Explore head-to-head clinical comparisons of other medications in the same therapeutic classes.
Common clinical questions about OSMITROL 20% IN WATER vs MANNITOL 15%, answered by our medical review team.
OSMITROL 20% IN WATER is a Osmotic Diuretic that works by Osmotic diuretic that increases plasma osmolality, drawing water from intracellular spaces into extracellular fluid and increasing renal tubular osmotic pressure, which inhibits water reabsorption and promotes diuresis.. MANNITOL 15% is a Osmotic Diuretic that works by Increases plasma osmolality, drawing water from intracellular and interstitial spaces into the vascular compartment, thereby reducing intracranial pressure and intraocular pressure. Acts as an osmotic diuretic in the kidneys, increasing urine flow by inhibiting water reabsorption in the proximal tubule and loop of Henle.. They differ in pharmacokinetic profiles, FDA-approved indications, and side effect profiles.
Potency comparisons between OSMITROL 20% IN WATER and MANNITOL 15% depend on the specific clinical indication. These are both Osmotic Diuretic agents and are not directly interchangeable by dose. A physician or clinical pharmacist should guide any therapeutic switching decisions.
The standard adult dose of OSMITROL 20% IN WATER is: 1-2 g/kg (5-10 m L/kg of 20% solution) intravenously over 30-60 minutes for reduction of intracranial pressure; may repeat every 6-8 hours. For preoperative bowel preparation, 100-200 m L (20% solution) orally.. The standard adult dose of MANNITOL 15% is: 1-2 g/kg as a 15% solution intravenously over 30-60 minutes. Typical adult dose: 100-200 g (667-1333 m L of 15% solution) administered as a single dose for reduction of intracranial pressure or promotion of diuresis.. Dosing should always be individualized based on indication, renal and hepatic function, age, and other patient factors.

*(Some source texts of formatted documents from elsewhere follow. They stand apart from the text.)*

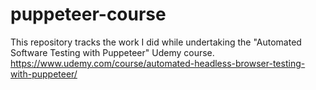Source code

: # puppeteer-course
This repository tracks the work I did while undertaking the "Automated Software Testing with Puppeteer" Udemy course. 
https://www.udemy.com/course/automated-headless-browser-testing-with-puppeteer/
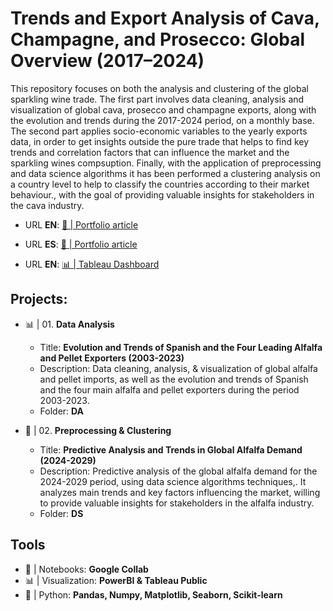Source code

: # Trends and Export Analysis of Cava, Champagne, and Prosecco: Global Overview (2017–2024)
This repository focuses on both the analysis and clustering of the global sparkling wine trade. The first part involves data cleaning, analysis and visualization of global cava, prosecco and champagne exports, along with the evolution and trends during the 2017-2024 period, on a monthly base. The second part applies socio-economic variables to the yearly exports data, in order to get insights outside the pure trade that helps to find key trends and correlation factors that can influence the market and the sparkling wines compsuption. Finally, with the application of preprocessing and data science algorithms it has been performed a clustering analysis on a country level to help to classify the countries according to their market behaviour., with the goal of providing valuable insights for stakeholders in the cava industry.
  - URL **EN**: [📝 | Portfolio article](https://aleixsanchez.super.site/featured-projects/the-spanish-alfalfa-sector-export-analysis](https://aleixsanchez.super.site/portfolio-espaol/in-process-tendencias-y-anlisis-de-exportacin-de-cava-champn-y-prosecco-panorama-global-2017-2024))
  - URL **ES**: [📝 | Portfolio article](https://aleixsanchez.super.site/featured-projects/the-spanish-alfalfa-sector-export-analysis](https://aleixsanchez.super.site/portfolio-espaol/in-process-tendencias-y-anlisis-de-exportacin-de-cava-champn-y-prosecco-panorama-global-2017-2024))

  - URL **EN**: [📊 | Tableau Dashboard](https://aleixsanchez.super.site/featured-projects/the-spanish-alfalfa-sector-export-analysis](https://aleixsanchez.super.site/portfolio-espaol/in-process-tendencias-y-anlisis-de-exportacin-de-cava-champn-y-prosecco-panorama-global-2017-2024)](https://public.tableau.com/app/profile/aleix.sanchez/viz/DA_001_CAVA/MAIN))

## Projects:

* 📊 | 01. **Data Analysis**
  - Title: **Evolution and Trends of Spanish and the Four Leading Alfalfa and Pellet Exporters (2003-2023)**
  - Description: Data cleaning, analysis, & visualization of global alfalfa and pellet imports, as well as the evolution and trends of Spanish and the four main alfalfa and pellet exporters during the period 2003-2023.
  - Folder: **DA**

* 🔬 | 02. **Preprocessing & Clustering**
  - Title: **Predictive Analysis and Trends in Global Alfalfa Demand (2024-2029)**
  - Description: Predictive analysis of the global alfalfa demand for the 2024-2029 period, using data science algorithms techniques,. It analyzes main trends and key factors influencing the market, willing to provide valuable insights for stakeholders in the alfalfa industry.
  - Folder: **DS**

## Tools
* 📓 | Notebooks:     **Google Collab**
* 📊 | Visualization: **PowerBI & Tableau Public**
* 🐍 | Python:        **Pandas, Numpy, Matplotlib, Seaborn, Scikit-learn**
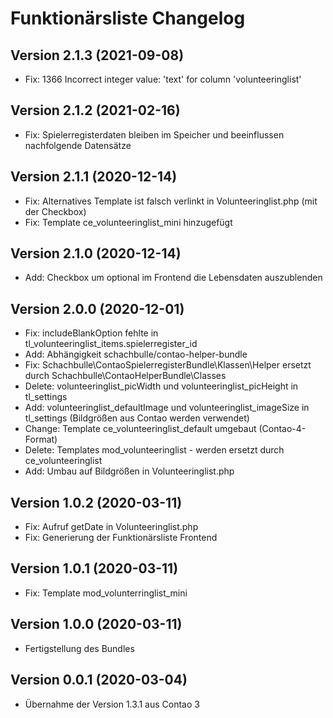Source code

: # Funktionärsliste Changelog

## Version 2.1.3 (2021-09-08)

* Fix: 1366 Incorrect integer value: 'text' for column 'volunteeringlist'

## Version 2.1.2 (2021-02-16)

* Fix: Spielerregisterdaten bleiben im Speicher und beeinflussen nachfolgende Datensätze

## Version 2.1.1 (2020-12-14)

* Fix: Alternatives Template ist falsch verlinkt in Volunteeringlist.php (mit der Checkbox)
* Fix: Template ce_volunteeringlist_mini hinzugefügt

## Version 2.1.0 (2020-12-14)

* Add: Checkbox um optional im Frontend die Lebensdaten auszublenden

## Version 2.0.0 (2020-12-01)

* Fix: includeBlankOption fehlte in tl_volunteeringlist_items.spielerregister_id
* Add: Abhängigkeit schachbulle/contao-helper-bundle
* Fix: Schachbulle\ContaoSpielerregisterBundle\Klassen\Helper ersetzt durch Schachbulle\ContaoHelperBundle\Classes
* Delete: volunteeringlist_picWidth und volunteeringlist_picHeight in tl_settings
* Add: volunteeringlist_defaultImage und volunteeringlist_imageSize in tl_settings (Bildgrößen aus Contao werden verwendet)
* Change: Template ce_volunteeringlist_default umgebaut (Contao-4-Format)
* Delete: Templates mod_volunteeringlist - werden ersetzt durch ce_volunteeringlist
* Add: Umbau auf Bildgrößen in Volunteeringlist.php

## Version 1.0.2 (2020-03-11)

* Fix: Aufruf getDate in Volunteeringlist.php
* Fix: Generierung der Funktionärsliste Frontend

## Version 1.0.1 (2020-03-11)

* Fix: Template mod_volunterringlist_mini

## Version 1.0.0 (2020-03-11)

* Fertigstellung des Bundles

## Version 0.0.1 (2020-03-04)

* Übernahme der Version 1.3.1 aus Contao 3
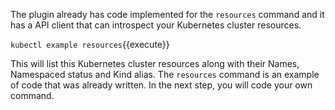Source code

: The plugin already has code implemented for the `resources` command and it has a API client that can introspect your Kubernetes cluster resources.

`kubectl example resources`{{execute}}

This will list this Kubernetes cluster resources along with their Names, Namespaced status and Kind alias. The `resources` command is an example of code that was already written. In the next step, you will code your own command.
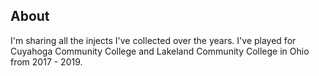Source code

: ## About 
I'm sharing all the injects I've collected over the years. I've played for Cuyahoga Community College and Lakeland Community College in Ohio from 2017 - 2019.

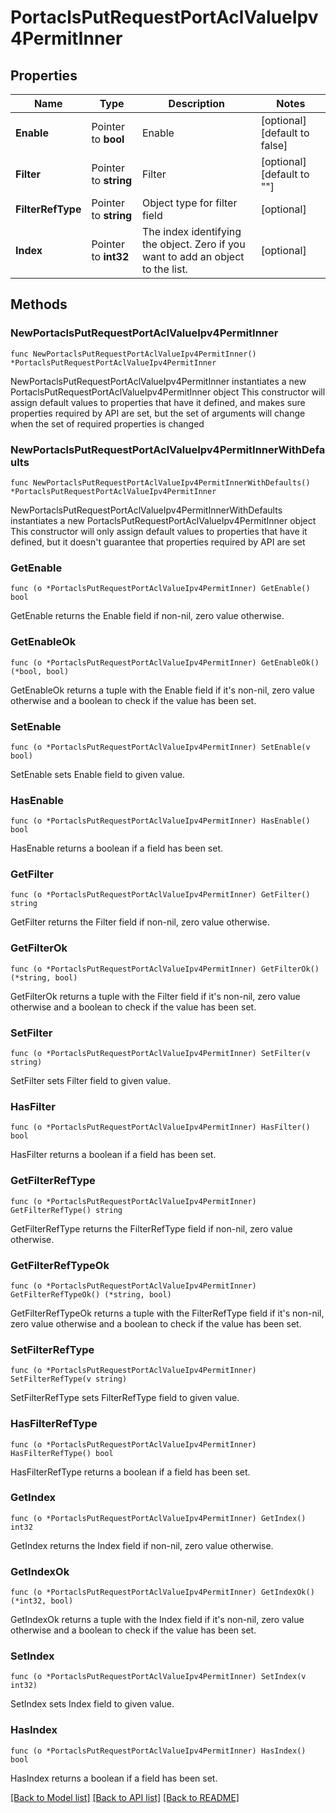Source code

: # PortaclsPutRequestPortAclValueIpv4PermitInner

## Properties

Name | Type | Description | Notes
------------ | ------------- | ------------- | -------------
**Enable** | Pointer to **bool** | Enable | [optional] [default to false]
**Filter** | Pointer to **string** | Filter | [optional] [default to ""]
**FilterRefType** | Pointer to **string** | Object type for filter field | [optional] 
**Index** | Pointer to **int32** | The index identifying the object. Zero if you want to add an object to the list. | [optional] 

## Methods

### NewPortaclsPutRequestPortAclValueIpv4PermitInner

`func NewPortaclsPutRequestPortAclValueIpv4PermitInner() *PortaclsPutRequestPortAclValueIpv4PermitInner`

NewPortaclsPutRequestPortAclValueIpv4PermitInner instantiates a new PortaclsPutRequestPortAclValueIpv4PermitInner object
This constructor will assign default values to properties that have it defined,
and makes sure properties required by API are set, but the set of arguments
will change when the set of required properties is changed

### NewPortaclsPutRequestPortAclValueIpv4PermitInnerWithDefaults

`func NewPortaclsPutRequestPortAclValueIpv4PermitInnerWithDefaults() *PortaclsPutRequestPortAclValueIpv4PermitInner`

NewPortaclsPutRequestPortAclValueIpv4PermitInnerWithDefaults instantiates a new PortaclsPutRequestPortAclValueIpv4PermitInner object
This constructor will only assign default values to properties that have it defined,
but it doesn't guarantee that properties required by API are set

### GetEnable

`func (o *PortaclsPutRequestPortAclValueIpv4PermitInner) GetEnable() bool`

GetEnable returns the Enable field if non-nil, zero value otherwise.

### GetEnableOk

`func (o *PortaclsPutRequestPortAclValueIpv4PermitInner) GetEnableOk() (*bool, bool)`

GetEnableOk returns a tuple with the Enable field if it's non-nil, zero value otherwise
and a boolean to check if the value has been set.

### SetEnable

`func (o *PortaclsPutRequestPortAclValueIpv4PermitInner) SetEnable(v bool)`

SetEnable sets Enable field to given value.

### HasEnable

`func (o *PortaclsPutRequestPortAclValueIpv4PermitInner) HasEnable() bool`

HasEnable returns a boolean if a field has been set.

### GetFilter

`func (o *PortaclsPutRequestPortAclValueIpv4PermitInner) GetFilter() string`

GetFilter returns the Filter field if non-nil, zero value otherwise.

### GetFilterOk

`func (o *PortaclsPutRequestPortAclValueIpv4PermitInner) GetFilterOk() (*string, bool)`

GetFilterOk returns a tuple with the Filter field if it's non-nil, zero value otherwise
and a boolean to check if the value has been set.

### SetFilter

`func (o *PortaclsPutRequestPortAclValueIpv4PermitInner) SetFilter(v string)`

SetFilter sets Filter field to given value.

### HasFilter

`func (o *PortaclsPutRequestPortAclValueIpv4PermitInner) HasFilter() bool`

HasFilter returns a boolean if a field has been set.

### GetFilterRefType

`func (o *PortaclsPutRequestPortAclValueIpv4PermitInner) GetFilterRefType() string`

GetFilterRefType returns the FilterRefType field if non-nil, zero value otherwise.

### GetFilterRefTypeOk

`func (o *PortaclsPutRequestPortAclValueIpv4PermitInner) GetFilterRefTypeOk() (*string, bool)`

GetFilterRefTypeOk returns a tuple with the FilterRefType field if it's non-nil, zero value otherwise
and a boolean to check if the value has been set.

### SetFilterRefType

`func (o *PortaclsPutRequestPortAclValueIpv4PermitInner) SetFilterRefType(v string)`

SetFilterRefType sets FilterRefType field to given value.

### HasFilterRefType

`func (o *PortaclsPutRequestPortAclValueIpv4PermitInner) HasFilterRefType() bool`

HasFilterRefType returns a boolean if a field has been set.

### GetIndex

`func (o *PortaclsPutRequestPortAclValueIpv4PermitInner) GetIndex() int32`

GetIndex returns the Index field if non-nil, zero value otherwise.

### GetIndexOk

`func (o *PortaclsPutRequestPortAclValueIpv4PermitInner) GetIndexOk() (*int32, bool)`

GetIndexOk returns a tuple with the Index field if it's non-nil, zero value otherwise
and a boolean to check if the value has been set.

### SetIndex

`func (o *PortaclsPutRequestPortAclValueIpv4PermitInner) SetIndex(v int32)`

SetIndex sets Index field to given value.

### HasIndex

`func (o *PortaclsPutRequestPortAclValueIpv4PermitInner) HasIndex() bool`

HasIndex returns a boolean if a field has been set.


[[Back to Model list]](../README.md#documentation-for-models) [[Back to API list]](../README.md#documentation-for-api-endpoints) [[Back to README]](../README.md)


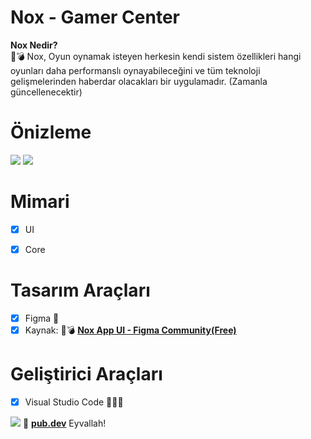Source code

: # Nox - Gamer Center

<b>Nox Nedir?</b>
<br>
👾💣 Nox, Oyun oynamak isteyen herkesin kendi sistem özellikleri hangi oyunları daha performanslı oynayabileceğini ve tüm teknoloji gelişmelerinden haberdar olacakları bir uygulamadır.
(Zamanla güncellenecektir)


# Önizleme
![](https://imgyukle.com/f/2023/01/03/J2djoS.png)
![](https://imgyukle.com/f/2023/01/03/J2dN3G.png)



# Mimari

- [x] UI
- [x] Core


# Tasarım Araçları

- [x] Figma 🎨
- [x] Kaynak: 👾💣 <a href="https://www.figma.com/community/file/1173382661463555815" target="_blank"><b>Nox App UI - Figma Community(Free)</b>
</a>




# Geliştirici Araçları

- [x] Visual Studio Code 👨🏼‍💻

<img src="https://media0.giphy.com/media/fvfRNXU8gkH0sLvDzQ/giphy.gif?cid=6c09b9523b4db55d503152e134a0595896b0fabf39e55631&rid=giphy.gif&ct=g" />
💙 <a href="https://pub.dev/" target="_blank"><b>pub.dev</b></a> Eyvallah!
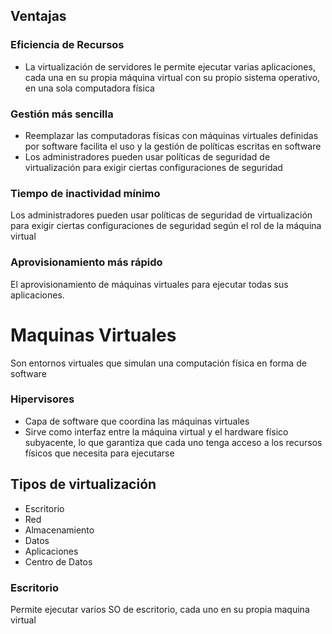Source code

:## Ventajas

### Eficiencia de Recursos

- La virtualización de servidores le permite ejecutar varias aplicaciones, cada una en su propia máquina virtual con su propio sistema operativo, en una sola computadora física

### Gestión más sencilla

- Reemplazar las computadoras físicas con máquinas virtuales definidas por software facilita el uso y la gestión de políticas escritas en software
- Los administradores pueden usar políticas de seguridad de virtualización para exigir ciertas configuraciones de seguridad

### Tiempo de inactividad mínimo

Los administradores pueden usar políticas de seguridad de virtualización para exigir ciertas configuraciones de seguridad según el rol de la máquina virtual

### Aprovisionamiento más rápido

El aprovisionamiento de máquinas virtuales para ejecutar todas sus aplicaciones.

# Maquinas Virtuales

Son entornos virtuales que simulan una computación física en forma de software

### Hipervisores

- Capa de software que coordina las máquinas virtuales
- Sirve como interfaz entre la máquina virtual y el hardware físico subyacente, lo que garantiza que cada uno tenga acceso a los recursos físicos que necesita para ejecutarse

## Tipos de virtualización

- Escritorio
- Red
- Almacenamiento
- Datos
- Aplicaciones
- Centro de Datos

### Escritorio

Permite ejecutar varios SO de escritorio, cada uno en su propia maquina virtual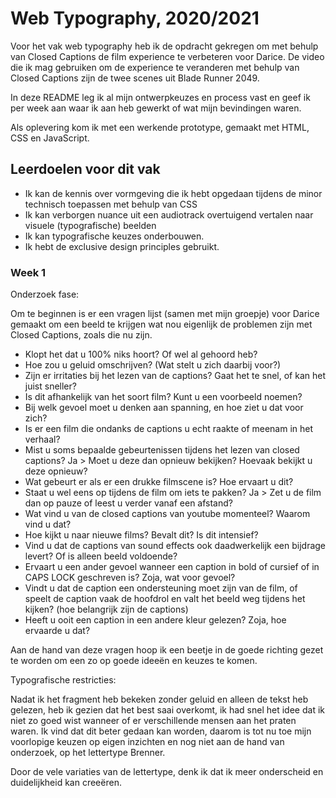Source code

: # Web Typography, 2020/2021

Voor het vak web typography heb ik de opdracht gekregen om met behulp van Closed Captions de film experience te verbeteren voor Darice. De video die ik mag gebruiken om de experience te veranderen met behulp van Closed Captions zijn de twee scenes uit Blade Runner 2049.

In deze README leg ik al mijn ontwerpkeuzes en process vast en geef ik per week aan waar ik aan heb gewerkt of wat mijn bevindingen waren.

Als oplevering kom ik met een werkende prototype, gemaakt met HTML, CSS en JavaScript.


## Leerdoelen voor dit vak

- Ik kan de kennis over vormgeving die ik hebt opgedaan tijdens de minor technisch toepassen met behulp van CSS
- Ik kan verborgen nuance uit een audiotrack overtuigend vertalen naar visuele (typografische) beelden
- Ik kan typografische keuzes onderbouwen.
- Ik hebt de exclusive design principles gebruikt.


### Week 1

Onderzoek fase:

Om te beginnen is er een vragen lijst (samen met mijn groepje) voor Darice gemaakt om een beeld te krijgen wat nou eigenlijk de problemen zijn met Closed Captions, zoals die nu zijn.

- Klopt het dat u 100% niks hoort? Of wel al gehoord heb?
- Hoe zou u geluid omschrijven? (Wat stelt u zich daarbij voor?)
- Zijn er irritaties bij het lezen van de captions? Gaat het te snel, of kan het juist sneller?
- Is dit afhankelijk van het soort film? Kunt u een voorbeeld noemen?
- Bij welk gevoel moet u denken aan spanning, en hoe ziet u dat voor zich?
- Is er een film die ondanks de captions u echt raakte of meenam in het verhaal?
- Mist u soms bepaalde gebeurtenissen tijdens het lezen van closed captions? Ja > Moet u deze dan opnieuw bekijken? Hoevaak bekijkt u deze opnieuw?
- Wat gebeurt er als er een drukke filmscene is? Hoe ervaart u dit?
- Staat u wel eens op tijdens de film om iets te pakken? Ja > Zet u de film dan op pauze of leest u verder vanaf een afstand?
- Wat vind u van de closed captions van youtube momenteel? Waarom vind u dat?
- Hoe kijkt u naar nieuwe films? Bevalt dit? Is dit intensief?
- Vind u dat de captions van sound effects ook daadwerkelijk een bijdrage levert? Of is alleen beeld voldoende?
- Ervaart u een ander gevoel wanneer een caption in bold of cursief of in CAPS LOCK geschreven is? Zoja, wat voor gevoel?
- Vindt u dat de caption een ondersteuning moet zijn van de film, of speelt de caption vaak de hoofdrol en valt het beeld weg tijdens het kijken? (hoe belangrijk zijn de captions)
- Heeft u ooit een caption in een andere kleur gelezen? Zoja, hoe ervaarde u dat?

Aan de hand van deze vragen hoop ik een beetje in de goede richting gezet te worden om een zo op goede ideeën en keuzes te komen.

Typografische restricties:


Nadat ik het fragment heb bekeken zonder geluid en alleen de tekst heb gelezen, heb ik gezien dat het best saai overkomt, ik had snel het idee dat ik niet zo goed wist wanneer of er verschillende mensen aan het praten waren. Ik vind dat dit beter gedaan kan worden, daarom is tot nu toe mijn voorlopige keuzen op eigen inzichten en nog niet aan de hand van onderzoek, op het lettertype Brenner.

Door de vele variaties van de lettertype, denk ik dat ik meer onderscheid en duidelijkheid kan creeëren.








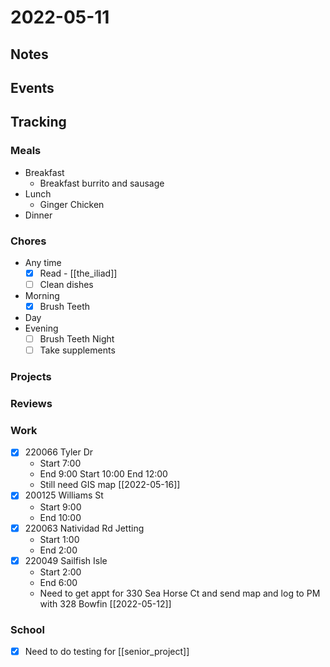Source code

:# 2022-05-11
## Notes

## Events

## Tracking
### Meals
- Breakfast
	- Breakfast burrito and sausage
- Lunch
	- Ginger Chicken
- Dinner

### Chores
- Any time
	- [x] Read - [[the_iliad]]
	- [ ] Clean dishes
- Morning
	- [x] Brush Teeth
- Day
- Evening
	- [ ] Brush Teeth Night
	- [ ] Take supplements

### Projects

### Reviews

### Work
- [x] 220066 Tyler Dr
	- Start 7:00
	- End 9:00
	  Start 10:00
	  End 12:00
	- Still need GIS map [[2022-05-16]]
- [x] 200125 Williams St
	- Start 9:00
	- End 10:00
- [x] 220063 Natividad Rd Jetting
	- Start 1:00
	- End 2:00
- [x] 220049 Sailfish Isle
	- Start 2:00
	- End 6:00
	- Need to get appt for 330 Sea Horse Ct and send map and log to PM with 328 Bowfin [[2022-05-12]]

### School
- [x] Need to do testing for [[senior_project]]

No direct drug-drug interaction has been formally documented between OSMITROL 20% IN WATER and MANNITOL 15% in current clinical databases. However, individual patient risk factors including other medications, organ function, and comorbidities should always be evaluated by a qualified healthcare provider.
The maternal-fetal safety profiles differ. OSMITROL 20% IN WATER is classified as Category C. Osmitrol 20% is a hyperosmolar agent used for osmotic diuresis. Based on animal studies and human data, mannitol crosses the placenta. In the first trimester, there is a theoretica. MANNITOL 15% is classified as Category A/B. Mannitol is a category C drug. First trimester: No well-controlled studies, but animal studies have not shown teratogenic effects; risk cannot be excluded. Second and third trimest. Always consult a maternal-fetal medicine specialist before taking either drug during pregnancy or lactation.